Morrison couldn’t completely confirm what everyone already assumed, that Dick Grayson would take over as Batman. But that had been the plan all along, and Tomasi had been in on it. How did that affect his Nightwing stories?

There are four plotlines in Nightwing: Freefall:
  • Dick takes up skydiving as a new hobby. That activity isn’t really intertwined with the other plots, however, and it doesn’t add much to the character since Dick’s been doing incredibly acrobatic things since 1940. The hobby does provide the title for this collection and the next, The Great Leap.
  • Dick becomes head of the Cloisters museum and starts dating a pretty librarian. I like the way this story revives Dick’s appreciation of history, also established in the 1940s, but it appears to have been an exercise in treading water. All those relationships are undone in The Great Leap as Dick returns to Gotham to become Batman.
  • Nightwing works with other heroes on a case involving grave-robbers stealing the bodies of supervillains to revive and clone them. This ends with the Justice League reburying those bodies under their headquarters.
  • Nightwing breaks up a related operation producing superhumans through a woman who gives birth over and over, accelerated growth, cloning, and other stuff. The man in charge of that operation is a new villain, but he’s working closely with Talia al-Ghul, a recurring character in the Batman books.
In addition, along the way we see Dick interacting with Superman, a Green Lantern, his old Titans buddies, and the Justice Society, reflecting how Tomasi shares the notion that Nightwing is “truly the lynchpin [sic] of the DCU.”

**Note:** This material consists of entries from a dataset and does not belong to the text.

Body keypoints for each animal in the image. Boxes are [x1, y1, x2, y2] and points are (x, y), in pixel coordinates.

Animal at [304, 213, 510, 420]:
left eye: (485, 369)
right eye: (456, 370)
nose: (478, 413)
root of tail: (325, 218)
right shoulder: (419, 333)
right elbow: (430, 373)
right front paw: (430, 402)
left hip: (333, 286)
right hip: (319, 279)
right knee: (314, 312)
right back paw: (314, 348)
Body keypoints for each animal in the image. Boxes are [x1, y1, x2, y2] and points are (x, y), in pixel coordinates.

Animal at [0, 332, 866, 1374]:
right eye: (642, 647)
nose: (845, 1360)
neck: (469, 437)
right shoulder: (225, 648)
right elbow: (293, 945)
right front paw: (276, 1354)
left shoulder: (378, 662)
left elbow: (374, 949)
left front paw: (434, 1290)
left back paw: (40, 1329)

The third of the plotlines above turned out to have unexpected significance last fall when DC Comics launched a crossover event called “Blackest Night.” In that sprawling but well-received story, the world’s dead superheroes and villains come back to life and cause all sorts of trouble. Moving the villains’ bodies into the Hall of Justice proved very meaningful in Blackest Night, #3. In sum, Tomasi used his Nightwing issues to quietly set up a future plot.

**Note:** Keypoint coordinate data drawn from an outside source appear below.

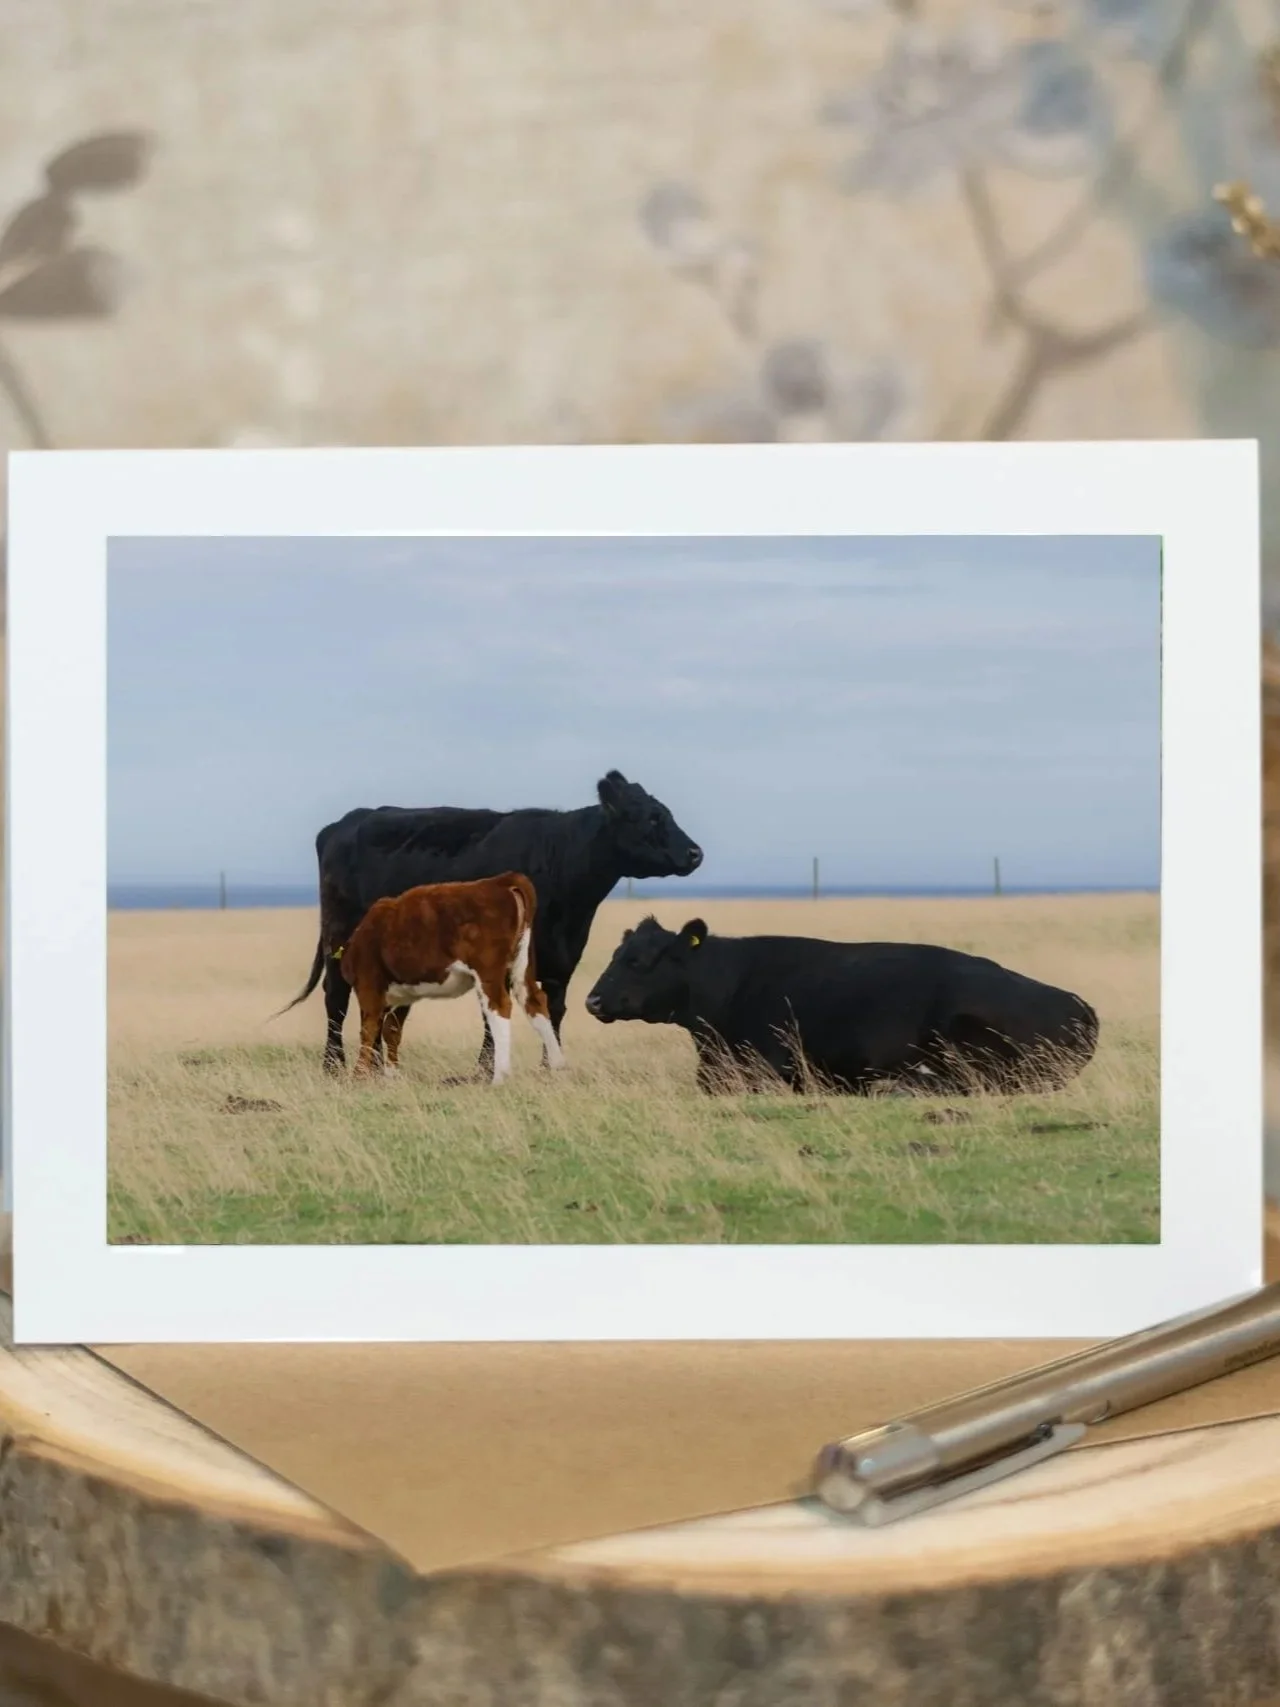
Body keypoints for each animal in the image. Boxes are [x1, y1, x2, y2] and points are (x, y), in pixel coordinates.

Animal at [337, 872, 562, 1084]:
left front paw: (358, 1076)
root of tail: (499, 881)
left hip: (488, 971)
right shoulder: (404, 995)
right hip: (523, 964)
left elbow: (368, 1030)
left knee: (499, 1006)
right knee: (535, 1002)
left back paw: (500, 1077)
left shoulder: (368, 984)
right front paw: (392, 1077)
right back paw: (558, 1067)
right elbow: (391, 1031)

Now let’s apply that lesson to Talia al-Ghul. What was she doing in Morrison’s Batman series shortly before Tomasi began writing Nightwing? She showed up at Wayne Manor with a bratty kid, the size of a ten-year-old, who she said was her child by Bruce Wayne. (These issues appear in the Batman and Son volume.) We now know that was part of Morrison’s move toward trying a new Dynamic Duo with “a real bad-ass, violent Robin.”

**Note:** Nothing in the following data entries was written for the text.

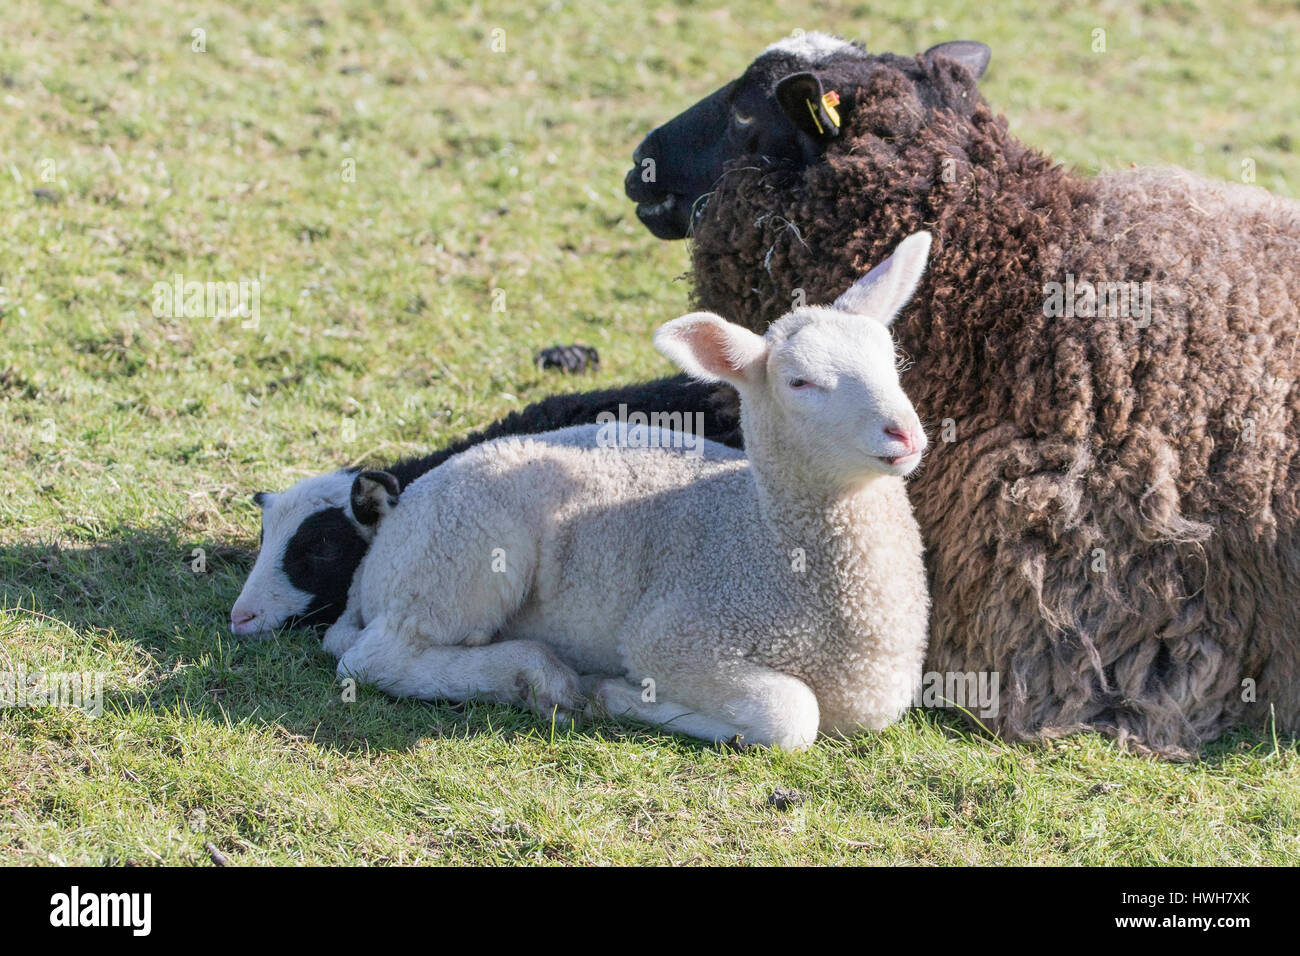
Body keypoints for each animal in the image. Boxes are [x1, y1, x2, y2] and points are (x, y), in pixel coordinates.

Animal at [325, 230, 935, 749]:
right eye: (798, 382)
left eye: (892, 362)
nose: (904, 433)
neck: (765, 541)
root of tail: (382, 545)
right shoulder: (675, 636)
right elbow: (789, 716)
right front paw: (618, 696)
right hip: (458, 554)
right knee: (376, 658)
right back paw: (535, 675)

Since then we’ve had hints that the child, Damian Wayne, was raised at least partially in an incubator of sorts, his growth accelerated. (That helps fit him into the timeline of Bruce Wayne’s life.) The latest issue of Batman and Robin shows Damian undergoing some sort of super spinal therapy available only in comics.

There was no precursor for those details in Morrison’s issues, but Tomasi’s Nightwing run filled the holes. Freefall showed us Talia’s access to superbabies, accelerated growth technology, gene grafting, and so on. It not only justifies Damian’s existence, but it opens doors for future revelations. Damian may share Bruce Wayne’s DNA not because of sex under the desert moon ten years ago, but because of cloning. (Or he might not have Wayne DNA at all.)

As Grant Morrison moves ahead with Batman and Robin and The Return of Bruce Wayne, we can be sure that:
  • He’s planned more twists than he’s revealed in interviews.
  • Others at DC, probably including Peter Tomasi, are aware of those plans.
  • They’re planting clues all along, while hiding big surprises.
After all, that’s how modern superhero publishing works.